Die sofortigen weiteren Beschwerden werden nach einem Wert von bis zu 2.000 Euro und von bis zu 1.000 Euro als unzulässig verworfen.

 

Gründe

1. Das Rechtsmittel der sofortigen weiteren Beschwerde ist nicht statthaft. Gegen Entscheidungen des Beschwerdegerichts, welche die Festsetzung von Betreuervergütung betreffen, ist die weitere Beschwerde (§ 27 FGG) nur eröffnet, wenn das Beschwerdegericht sie wegen der grundsätzlichen Bedeutung der Sache zugelassen hat (§ 56g Abs. 5 S. 2 FGG). Dies ist hier nicht der Fall; vielmehr hat das Beschwerdegericht die Zulassung im Tenor und in den Gründen seiner Entscheidung ausdrücklich abgelehnt. Diese Nichtzulassung ist bindend; die Entscheidung über die Zulassung unterliegt nicht der Nachprüfung durch das höhere Gericht (Keidel/Engelhardt, FGG, 15. Aufl., § 56g Rz. 37; Jansen, FGG, 2. Aufl., § 19 Vorbem. Rz. 16; BayObLG FGPrax 2002, 270). Eine Nichtzulassungsbeschwerde gegen die Entscheidung des Beschwerdegerichts hat der Gesetzgeber nicht vorgesehen. Auch eine Zulassung durch das Rechtsbeschwerdegericht ist nicht möglich (OLG Köln v. 9.4.2003 - 16 Wx 95/03, OLGReport Köln 2003, 228). Allenfalls kommt eine ergänzende Zulassung der sofortigen weiteren Beschwerde durch das Beschwerdegericht unter den Voraussetzungen des § 321a ZPO auf Gegenvorstellung hin in Betracht (BGH, Beschl. v. 19.5.2004 - IXa ZB 182/03, BGHReport 2004, 1306 = MDR 2004, 1254, für die Rechtsbeschwerde nach § 574 Abs. 1 Nr. 2 ZPO).

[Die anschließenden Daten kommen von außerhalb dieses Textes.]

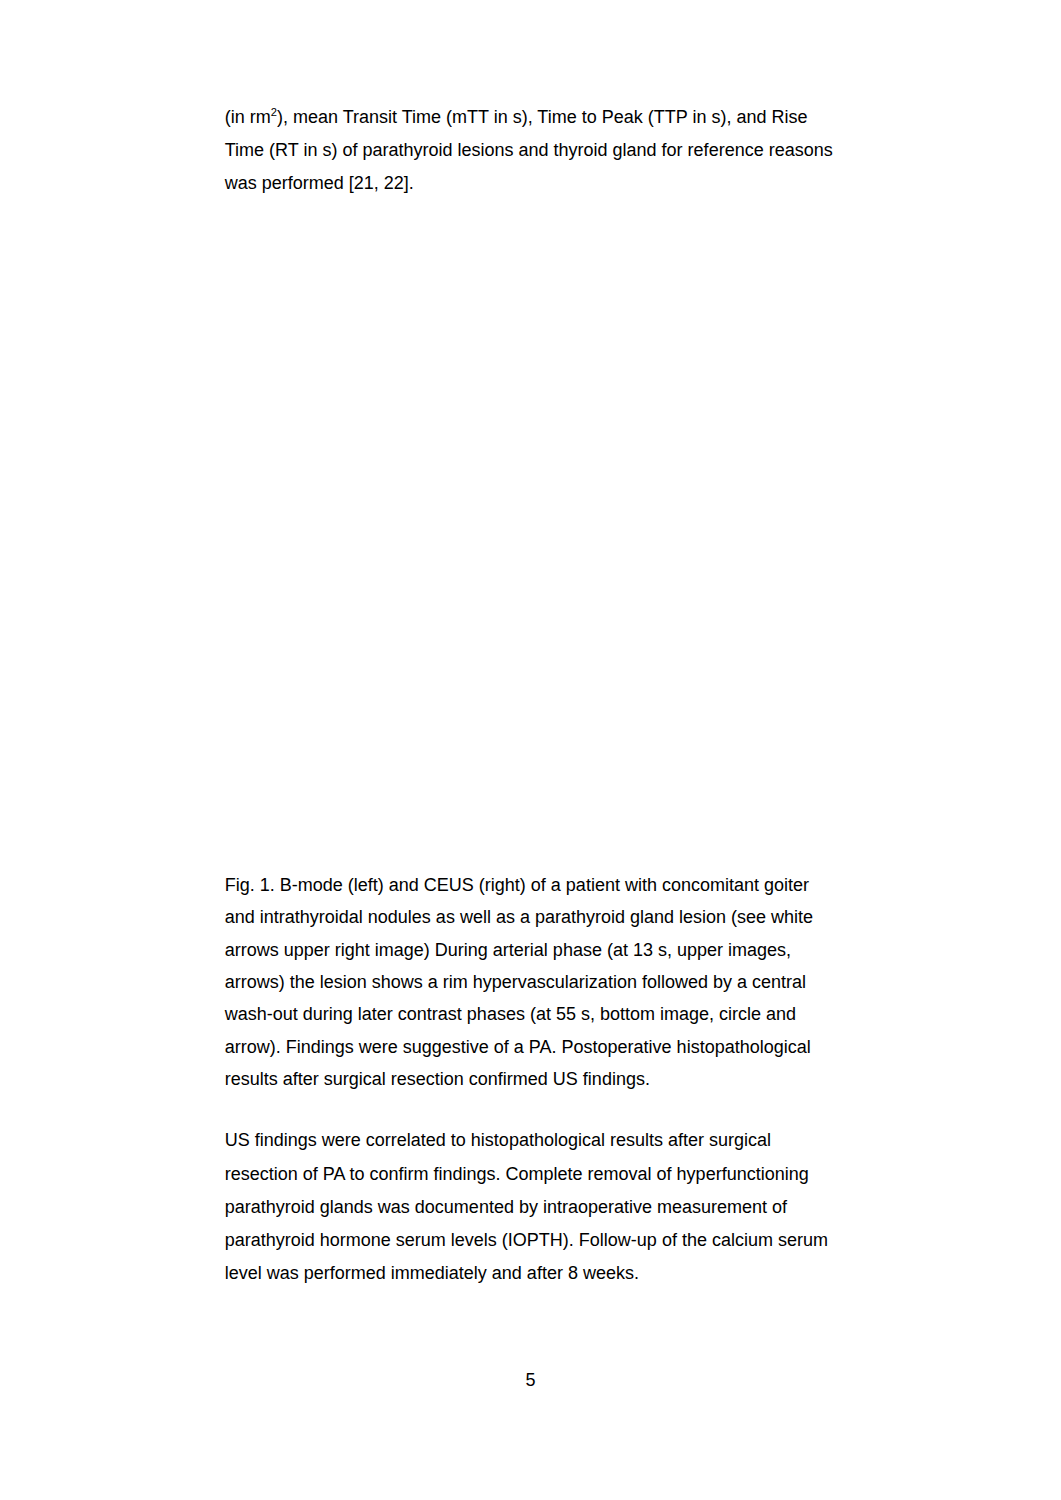(in rm2), mean Transit Time (mTT in s), Time to Peak (TTP in s), and Rise Time (RT in s) of parathyroid lesions and thyroid gland for reference reasons was performed [21, 22].
Fig. 1. B-mode (left) and CEUS (right) of a patient with concomitant goiter and intrathyroidal nodules as well as a parathyroid gland lesion (see white arrows upper right image) During arterial phase (at 13 s, upper images, arrows) the lesion shows a rim hypervascularization followed by a central wash-out during later contrast phases (at 55 s, bottom image, circle and arrow). Findings were suggestive of a PA. Postoperative histopathological results after surgical resection confirmed US findings.
US findings were correlated to histopathological results after surgical resection of PA to confirm findings. Complete removal of hyperfunctioning parathyroid glands was documented by intraoperative measurement of parathyroid hormone serum levels (IOPTH). Follow-up of the calcium serum level was performed immediately and after 8 weeks.
5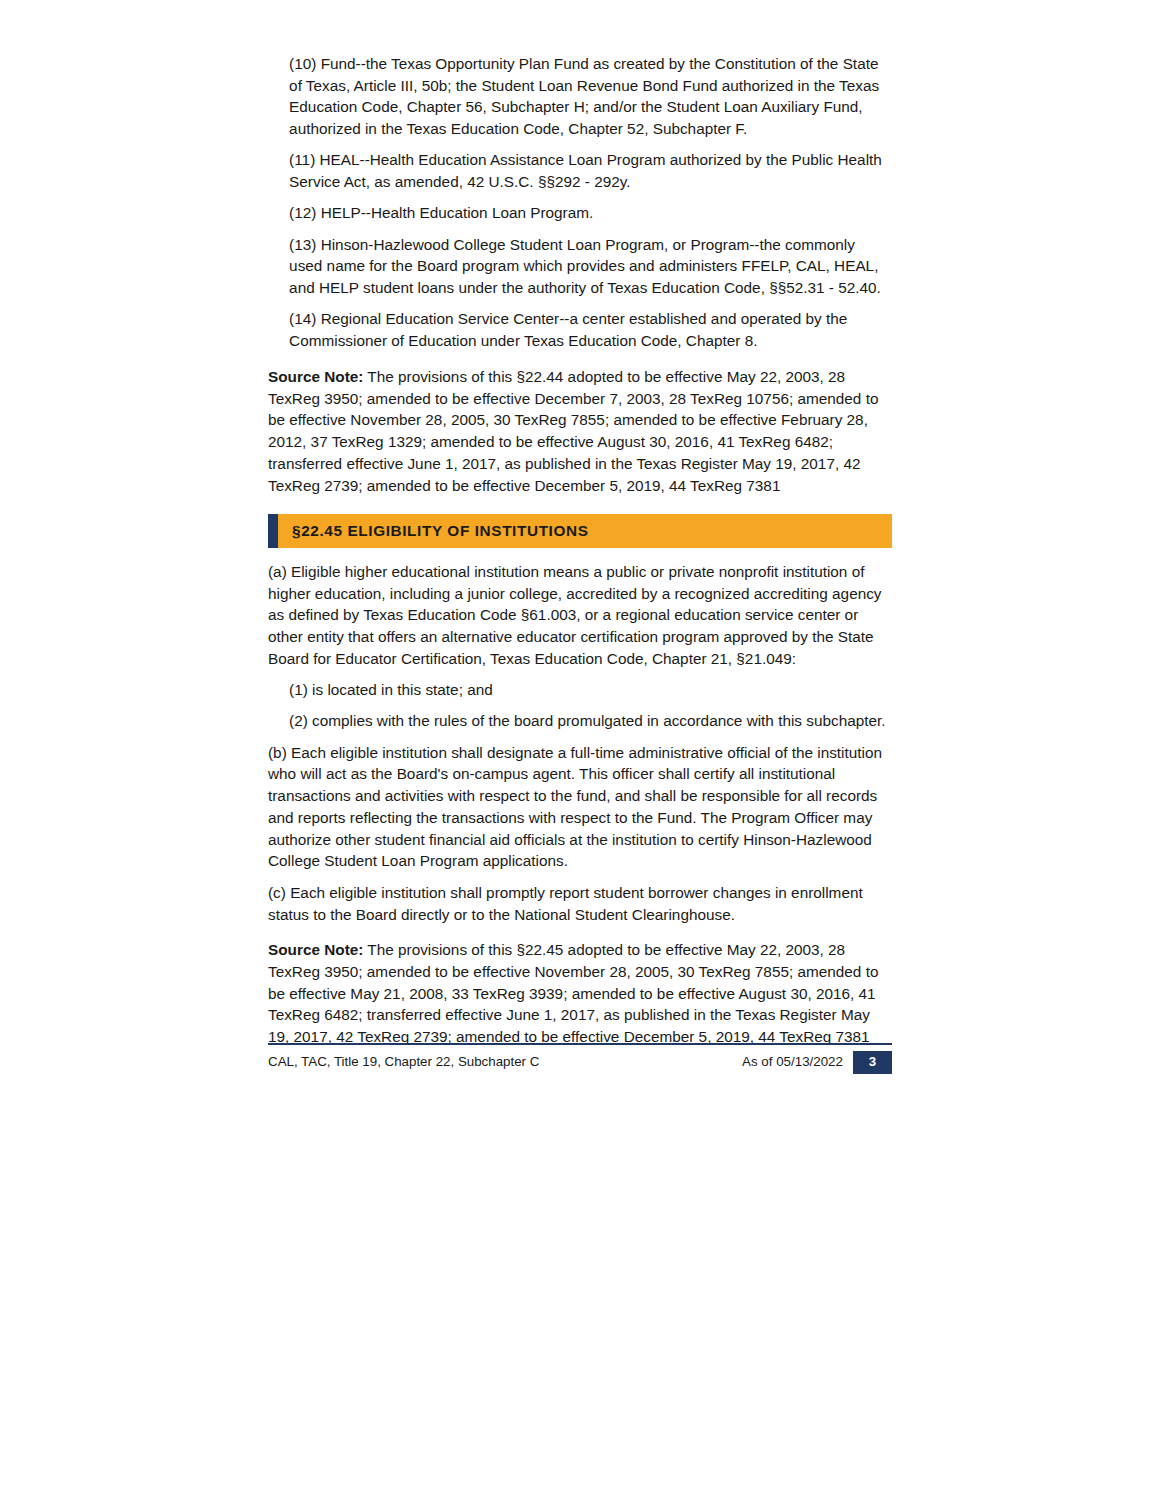(10) Fund--the Texas Opportunity Plan Fund as created by the Constitution of the State of Texas, Article III, 50b; the Student Loan Revenue Bond Fund authorized in the Texas Education Code, Chapter 56, Subchapter H; and/or the Student Loan Auxiliary Fund, authorized in the Texas Education Code, Chapter 52, Subchapter F.
(11) HEAL--Health Education Assistance Loan Program authorized by the Public Health Service Act, as amended, 42 U.S.C. §§292 - 292y.
(12) HELP--Health Education Loan Program.
(13) Hinson-Hazlewood College Student Loan Program, or Program--the commonly used name for the Board program which provides and administers FFELP, CAL, HEAL, and HELP student loans under the authority of Texas Education Code, §§52.31 - 52.40.
(14) Regional Education Service Center--a center established and operated by the Commissioner of Education under Texas Education Code, Chapter 8.
Source Note: The provisions of this §22.44 adopted to be effective May 22, 2003, 28 TexReg 3950; amended to be effective December 7, 2003, 28 TexReg 10756; amended to be effective November 28, 2005, 30 TexReg 7855; amended to be effective February 28, 2012, 37 TexReg 1329; amended to be effective August 30, 2016, 41 TexReg 6482; transferred effective June 1, 2017, as published in the Texas Register May 19, 2017, 42 TexReg 2739; amended to be effective December 5, 2019, 44 TexReg 7381
§22.45 ELIGIBILITY OF INSTITUTIONS
(a) Eligible higher educational institution means a public or private nonprofit institution of higher education, including a junior college, accredited by a recognized accrediting agency as defined by Texas Education Code §61.003, or a regional education service center or other entity that offers an alternative educator certification program approved by the State Board for Educator Certification, Texas Education Code, Chapter 21, §21.049:
(1) is located in this state; and
(2) complies with the rules of the board promulgated in accordance with this subchapter.
(b) Each eligible institution shall designate a full-time administrative official of the institution who will act as the Board's on-campus agent. This officer shall certify all institutional transactions and activities with respect to the fund, and shall be responsible for all records and reports reflecting the transactions with respect to the Fund. The Program Officer may authorize other student financial aid officials at the institution to certify Hinson-Hazlewood College Student Loan Program applications.
(c) Each eligible institution shall promptly report student borrower changes in enrollment status to the Board directly or to the National Student Clearinghouse.
Source Note: The provisions of this §22.45 adopted to be effective May 22, 2003, 28 TexReg 3950; amended to be effective November 28, 2005, 30 TexReg 7855; amended to be effective May 21, 2008, 33 TexReg 3939; amended to be effective August 30, 2016, 41 TexReg 6482; transferred effective June 1, 2017, as published in the Texas Register May 19, 2017, 42 TexReg 2739; amended to be effective December 5, 2019, 44 TexReg 7381
CAL, TAC, Title 19, Chapter 22, Subchapter C
As of 05/13/2022 3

2. Das Rechtsmittel, mit dem der Beteiligte die Entscheidung des LG unter dem Gesichtspunkt der sog. greifbaren Gesetzeswidrigkeit anfechten will, ist hier auch nicht als außerordentliche Beschwerde zulässig.

In der Vergangenheit war im Zivilprozess ebenso wie im Verfahren der freiwilligen Gerichtsbarkeit anerkannt, dass ein nach dem Verfahrensrecht unabänderlicher Beschluss dann anfechtbar sein muss, wenn die getroffene Entscheidung auf einer Verletzung grundrechtlich geschützter Verfahrensrechte, insb. des rechtlichen Gehörs, beruht oder sonst eine greifbare Gesetzwidrigkeit aufweist (BGH v. 8.10.1992 - VII ZB 3/92, BGHZ 119, 372 = MDR 1993, 80; KG v. 14.5.1996 - 1 W 2379/96, 1 W 2380/96, KGReport Berlin 1996, 186 = FGPrax 1996, 182, jeweils m.w.N.). Seit der Neuregelung der ZPO zum 1.1.2002 ist es jedoch für den Bereich der freiwilligen Gerichtsbarkeit umstritten, ob der von der Rechtsprechung geschaffene Rechtsbehelf der außerordentlichen Beschwerde noch statthaft ist oder ob die Beteiligten statt dessen den Weg der Gegenvorstellung beschreiten müssen, um Rechtsschutz - speziell bei der Verletzung eines Verfahrensgrundrechts - zu erhalten.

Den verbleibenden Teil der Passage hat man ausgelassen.